Michael Russell, Cabinet Secretary for Education and Lifelong Learning, said: “We must not be complacent about the stress, anxiety and fear that many of these young people entering our country feel. They are then are faced with complex and rigorous immigration, social, legal and welfare systems - and for most with a limited understanding of English. 

“Therefore I am pleased that here in Scotland we are pioneering a project to support these vulnerable young people through these processes. I hope it goes some way to helping them deal with some of the treatment they may have been subject to.

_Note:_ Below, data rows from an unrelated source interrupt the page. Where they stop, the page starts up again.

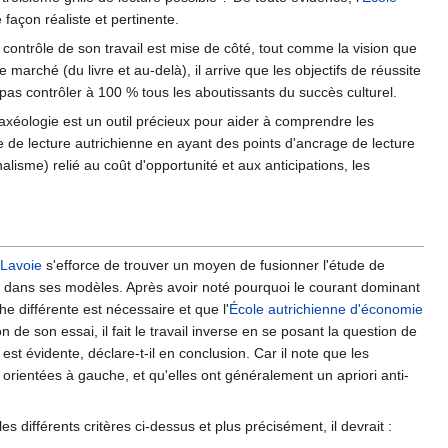
 façon réaliste et pertinente.
it contrôle de son travail est mise de côté, tout comme la vision que
rché (du livre et au-delà), il arrive que les objectifs de réussite
t pas contrôler à 100 % tous les aboutissants du succès culturel.
axéologie est un outil précieux pour aider à comprendre les
e de lecture autrichienne en ayant des points d'ancrage de lecture
lisme) relié au coût d'opportunité et aux anticipations, les
Lavoie
s'efforce de trouver un moyen de fusionner l'étude de
ure dans ses modèles. Après avoir noté pourquoi le courant dominant
he différente est nécessaire et que l'
École autrichienne d'économie
n de son essai, il fait le travail inverse en se posant la question de
 est évidente, déclare-t-il en conclusion. Car il note que les
t orientées à gauche, et qu'elles ont généralement un apriori anti-
différents critères ci-dessus et plus précisément, il devrait :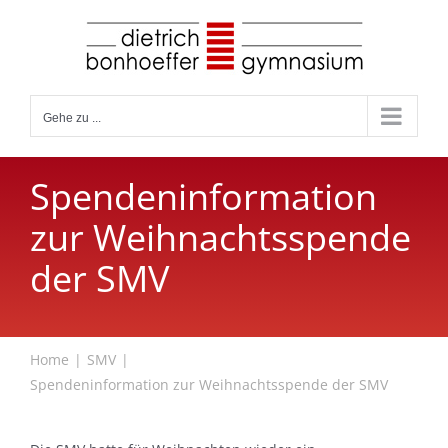
Zum
Inhalt
springen
Gehe zu ...
Spendeninformation
zur Weihnachtsspende
der SMV
Home
SMV
Spendeninformation zur Weihnachtsspende der SMV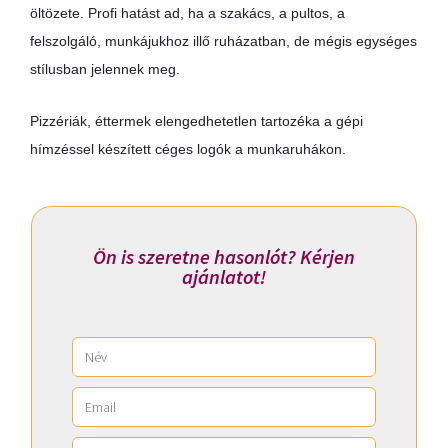
öltözete. Profi hatást ad, ha a szakács, a pultos, a
felszolgáló, munkájukhoz illő ruházatban, de mégis egységes
stílusban jelennek meg.
Pizzériák, éttermek elengedhetetlen tartozéka a gépi
hímzéssel készített céges logók a munkaruhákon.
Ön is szeretne hasonlót? Kérjen
ajánlatot!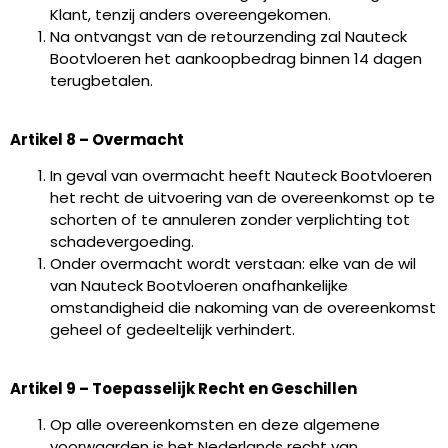
Klant, tenzij anders overeengekomen.
Na ontvangst van de retourzending zal Nauteck
Bootvloeren het aankoopbedrag binnen 14 dagen
terugbetalen.
Artikel 8 – Overmacht
In geval van overmacht heeft Nauteck Bootvloeren
het recht de uitvoering van de overeenkomst op te
schorten of te annuleren zonder verplichting tot
schadevergoeding.
Onder overmacht wordt verstaan: elke van de wil
van Nauteck Bootvloeren onafhankelijke
omstandigheid die nakoming van de overeenkomst
geheel of gedeeltelijk verhindert.
Artikel 9 – Toepasselijk Recht en Geschillen
Op alle overeenkomsten en deze algemene
voorwaarden is het Nederlands recht van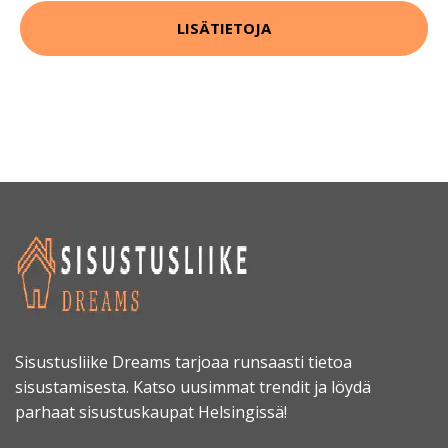
LISÄTIETOJA
Sisustusliike Dreams tarjoaa runsaasti tietoa
sisustamisesta. Katso uusimmat trendit ja löydä
parhaat sisustuskaupat Helsingissä!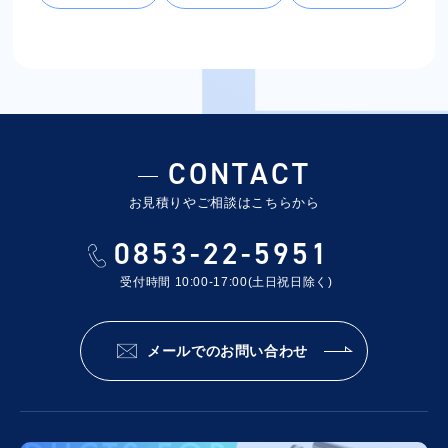
CONTACT
お見積りやご相談はこちらから
0853-22-5951
受付時間 10:00-17:00(土日祝日除く)
メールでのお問い合わせ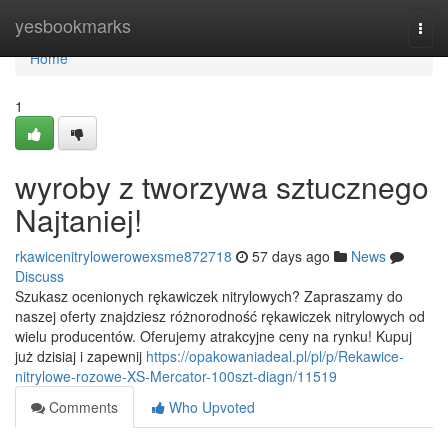
Home
yesbookmarks
Togg
navi
Home
1
wyroby z tworzywa sztucznego
Najtaniej!
rkawicenitrylowerowexsme872718
57 days ago
News
Discuss
Szukasz ocenionych rękawiczek nitrylowych? Zapraszamy do
naszej oferty znajdziesz różnorodność rękawiczek nitrylowych od
wielu producentów. Oferujemy atrakcyjne ceny na rynku! Kupuj
już dzisiaj i zapewnij
https://opakowaniadeal.pl/pl/p/Rekawice-
nitrylowe-rozowe-XS-Mercator-100szt-diagn/11519
Comments
Who Upvoted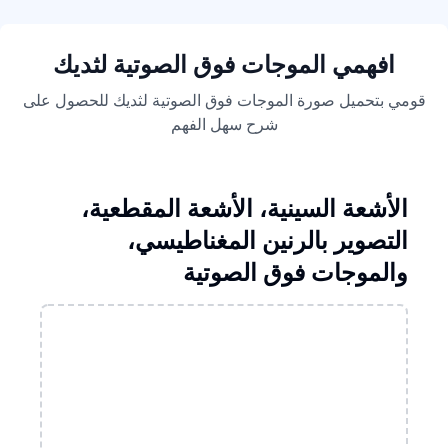
افهمي الموجات فوق الصوتية لثديك
قومي بتحميل صورة الموجات فوق الصوتية لثديك للحصول على
شرح سهل الفهم
الأشعة السينية، الأشعة المقطعية،
التصوير بالرنين المغناطيسي،
والموجات فوق الصوتية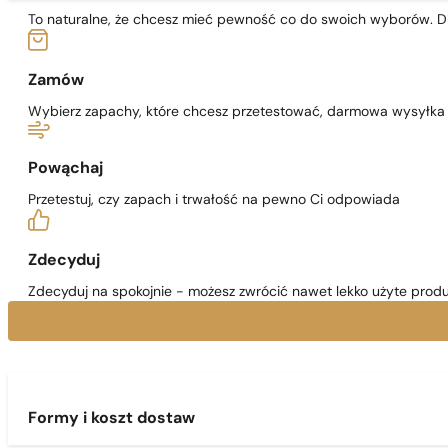
To naturalne, że chcesz mieć pewność co do swoich wyborów. Dl
Zamów
Wybierz zapachy, które chcesz przetestować, darmowa wysyłka j
Powąchaj
Przetestuj, czy zapach i trwałość na pewno Ci odpowiada
Zdecyduj
Zdecyduj na spokojnie - możesz zwrócić nawet lekko użyte produ
Formy i koszt dostaw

“We will continue to do all that we can to make sure the experience of all children, either with family members or unaccompanied, is as positive as it can be and that they are treated with humanity and dignity during the time they spend in Scotland.”

 Ends

For more information, full briefing and written case studies contact:

Scottish Refugee Council: Karin Goodwin and Clare Harris on 0141 223 7927/ 07734 030 763

Aberlour Child Care Trust: Tom McAllister on 01786 230522/ 07595 245205

Scottish Government: John Robertson on 0131 244 4001/ 07810 507 010

Notes to Editors

Currently there are over 160 separated young people, mostly in Glasgow, from countries including Afghanistan, Somalia and Iraq. Many children arrive in Scotland following traumatic events, such as the persecution or death of one or both parents.

 In 2006, Scottish Refugee Council and Glasgow University’s Centre for the Child and Society launched a major piece of research, This is a Good Place to Live and Think About the Future, based on the experiences of separated children. It documented the intense stress children are under and the need for them to be recognised as children and supported as such. It is available on the Scottish Refugee Council website at: http://www.scottishrefugeecouncil.org.uk/pub/UASC_report

 Scottish Refugee Council is an independent charity dedicated to providing advice, information and assistance to asylum seekers and refugees living in Scotland

We play a leading role in policy development and campaign on refugee issues to ensure that Scotland plays a full role in meeting the UK's legal and humanitarian obligations under the 1951 United Nations Convention on Refugees.